As previously examined on our blog, new SEC regulations going into effect on September 23rd will have a huge effect on the state of equity crowdfunding. In order to help the public better understand these upcoming rules, lawyers at Baker & Hostetler published an explanation of the SEC rules. Here are some of the takeaways from their analysis.
Rule 506 Background
Rule 506 in general allows businesses to raise capital through the selling of securities. Under Rule 506 there is no limit on the size of the offering, which distinguishes it from other offerings made under Reg D rules.
Rule 506(c) is the new rule to be implemented by the SEC on September 23, 2013. The catalyst for this rule was The Jumpstart Our Business Startups (JOBS) Act signed by President Obama in April of 2012. Title II of the JOBS Act specifically allows for general solicitation of 506 offerings which would make online accredited investor crowdfunding easier to conduct. Though the JOBS Act was signed over a year ago, regulations from the SEC are only now being passed down.

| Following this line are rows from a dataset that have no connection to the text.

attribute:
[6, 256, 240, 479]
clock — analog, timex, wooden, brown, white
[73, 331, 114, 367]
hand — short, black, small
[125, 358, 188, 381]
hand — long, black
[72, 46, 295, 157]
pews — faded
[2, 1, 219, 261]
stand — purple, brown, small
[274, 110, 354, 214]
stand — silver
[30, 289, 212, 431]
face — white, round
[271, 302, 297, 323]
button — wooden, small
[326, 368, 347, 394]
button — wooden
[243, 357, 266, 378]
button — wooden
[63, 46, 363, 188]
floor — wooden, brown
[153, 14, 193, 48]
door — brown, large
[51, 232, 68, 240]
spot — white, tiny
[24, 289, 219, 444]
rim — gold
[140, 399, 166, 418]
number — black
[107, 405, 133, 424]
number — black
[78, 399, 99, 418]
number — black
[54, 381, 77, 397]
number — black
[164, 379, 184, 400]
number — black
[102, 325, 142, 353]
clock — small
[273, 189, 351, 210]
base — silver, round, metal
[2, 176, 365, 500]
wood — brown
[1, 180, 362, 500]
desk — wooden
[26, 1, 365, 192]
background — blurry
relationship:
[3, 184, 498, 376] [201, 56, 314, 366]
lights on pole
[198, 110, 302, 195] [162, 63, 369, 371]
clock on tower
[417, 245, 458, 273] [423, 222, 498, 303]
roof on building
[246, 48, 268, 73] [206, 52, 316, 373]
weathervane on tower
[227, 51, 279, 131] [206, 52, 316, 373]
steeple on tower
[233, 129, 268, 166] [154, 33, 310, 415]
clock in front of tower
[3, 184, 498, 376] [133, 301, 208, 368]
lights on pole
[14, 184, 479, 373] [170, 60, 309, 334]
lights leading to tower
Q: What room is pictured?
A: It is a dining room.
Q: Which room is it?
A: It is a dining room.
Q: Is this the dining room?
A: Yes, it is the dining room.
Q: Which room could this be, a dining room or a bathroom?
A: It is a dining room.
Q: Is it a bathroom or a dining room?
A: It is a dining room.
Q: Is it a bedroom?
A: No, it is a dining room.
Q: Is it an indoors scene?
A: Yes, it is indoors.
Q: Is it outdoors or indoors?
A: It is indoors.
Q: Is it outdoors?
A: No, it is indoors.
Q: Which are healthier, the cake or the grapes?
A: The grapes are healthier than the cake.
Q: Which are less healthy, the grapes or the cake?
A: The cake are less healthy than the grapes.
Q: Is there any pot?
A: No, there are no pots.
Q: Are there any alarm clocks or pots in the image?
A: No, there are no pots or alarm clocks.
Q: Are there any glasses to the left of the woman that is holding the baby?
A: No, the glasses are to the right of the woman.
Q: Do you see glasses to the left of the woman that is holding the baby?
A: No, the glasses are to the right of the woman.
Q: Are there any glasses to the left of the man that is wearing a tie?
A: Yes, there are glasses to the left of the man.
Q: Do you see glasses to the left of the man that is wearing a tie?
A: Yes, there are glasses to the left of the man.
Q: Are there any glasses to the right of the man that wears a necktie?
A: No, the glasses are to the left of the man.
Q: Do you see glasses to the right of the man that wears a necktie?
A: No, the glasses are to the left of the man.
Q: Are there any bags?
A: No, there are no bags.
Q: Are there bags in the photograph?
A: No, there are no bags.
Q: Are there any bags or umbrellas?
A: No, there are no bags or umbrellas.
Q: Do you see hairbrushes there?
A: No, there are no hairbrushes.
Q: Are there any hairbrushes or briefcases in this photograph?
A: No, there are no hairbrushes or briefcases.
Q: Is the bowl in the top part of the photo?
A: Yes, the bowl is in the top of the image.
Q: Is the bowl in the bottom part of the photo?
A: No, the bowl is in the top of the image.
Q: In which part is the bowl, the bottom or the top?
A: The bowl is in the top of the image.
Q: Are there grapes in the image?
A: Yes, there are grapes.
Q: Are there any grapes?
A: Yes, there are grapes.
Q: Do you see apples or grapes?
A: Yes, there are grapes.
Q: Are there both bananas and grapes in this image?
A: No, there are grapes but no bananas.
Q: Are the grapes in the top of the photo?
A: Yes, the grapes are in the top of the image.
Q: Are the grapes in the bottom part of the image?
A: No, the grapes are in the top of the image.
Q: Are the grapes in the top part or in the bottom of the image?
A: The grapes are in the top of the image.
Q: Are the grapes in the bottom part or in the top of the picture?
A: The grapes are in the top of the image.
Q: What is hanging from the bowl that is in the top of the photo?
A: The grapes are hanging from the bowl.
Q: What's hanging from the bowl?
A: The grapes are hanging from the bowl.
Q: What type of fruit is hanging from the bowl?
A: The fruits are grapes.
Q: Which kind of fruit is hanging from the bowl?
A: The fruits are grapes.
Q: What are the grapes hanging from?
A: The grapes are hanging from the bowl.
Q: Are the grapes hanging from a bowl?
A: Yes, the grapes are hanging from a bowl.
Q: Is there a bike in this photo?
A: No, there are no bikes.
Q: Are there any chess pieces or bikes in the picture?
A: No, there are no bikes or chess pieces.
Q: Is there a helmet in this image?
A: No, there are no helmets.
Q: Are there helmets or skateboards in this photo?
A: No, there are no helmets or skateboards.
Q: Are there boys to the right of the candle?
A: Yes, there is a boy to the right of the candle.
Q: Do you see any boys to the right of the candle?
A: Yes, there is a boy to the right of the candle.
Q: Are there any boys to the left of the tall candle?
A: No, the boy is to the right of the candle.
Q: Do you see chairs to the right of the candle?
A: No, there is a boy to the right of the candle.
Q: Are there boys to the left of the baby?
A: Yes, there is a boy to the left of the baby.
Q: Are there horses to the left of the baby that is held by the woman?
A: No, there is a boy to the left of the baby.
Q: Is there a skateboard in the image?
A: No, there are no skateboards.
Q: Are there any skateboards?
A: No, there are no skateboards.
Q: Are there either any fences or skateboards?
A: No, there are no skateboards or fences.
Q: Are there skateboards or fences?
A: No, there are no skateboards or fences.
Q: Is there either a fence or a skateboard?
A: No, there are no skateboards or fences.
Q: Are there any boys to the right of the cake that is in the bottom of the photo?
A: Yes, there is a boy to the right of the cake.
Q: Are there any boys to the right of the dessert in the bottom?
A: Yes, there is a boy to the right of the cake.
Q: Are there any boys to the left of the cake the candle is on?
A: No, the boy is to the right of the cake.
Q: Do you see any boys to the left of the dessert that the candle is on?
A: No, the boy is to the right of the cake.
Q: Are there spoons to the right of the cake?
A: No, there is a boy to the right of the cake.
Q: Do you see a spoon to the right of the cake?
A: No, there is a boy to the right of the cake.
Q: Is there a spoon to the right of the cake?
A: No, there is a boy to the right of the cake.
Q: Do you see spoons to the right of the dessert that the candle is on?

With the soon to be implemented Rule 506(c) one of the major changes is that you can advertise the sale of your securities. This was not allowed previously under 506(b), as a company’s equity could only be sold to individuals who have a pre-existing relationship with the startup (like family or friends). General solicitation brings a host of new changes along with it.
Verification of Accredited Investors
One of the major changes under the new Rule 506(c) is that all investment in startups must come from accredited investors, as opposed to previously under 506(b) when the round could include up to 35 unaccredited investors. Under 506(c) small businesses must also take “reasonable steps to verify that such purchasers [of equity] are accredited investors.” Under 506(b) there is no such requirement, beyond simply collecting the investor’s rep and warranty. These changes have led to growth in the ecosystem of providers that automate the verification of accredited investor status. As these services prevent the issuer actually seeing the investor’s financial information, they could go a long way to addressing the concerns of angel investors who do not want to expose their private financial history to issuers receiving their investment.
Broker-Dealers and State Laws
Rule 506(c) also has implications for the relationship between broker-dealers and state-level enforcement. Under federal regulations, those running an online platform that hosts the offering information pursuant to 506(c) does not have to register as a broker-dealer with the SEC, so long as it does not collect transaction based revenue. Considering that general solicitation could open investment opportunities across the US, individuals running platforms may need to follow the regulations of different states and potentially register as broker-dealers in some states. Consult with legal counsel on whether you will need to register in certain states in order to act as an intermediary for the offering.
- General solicitation will soon be allowed
- Reasonable steps must be taken to verify accredited investors status under 506(c)
- Pay close attention to the interactions between state laws and the federal rules, especially if you are going to be operating a portal.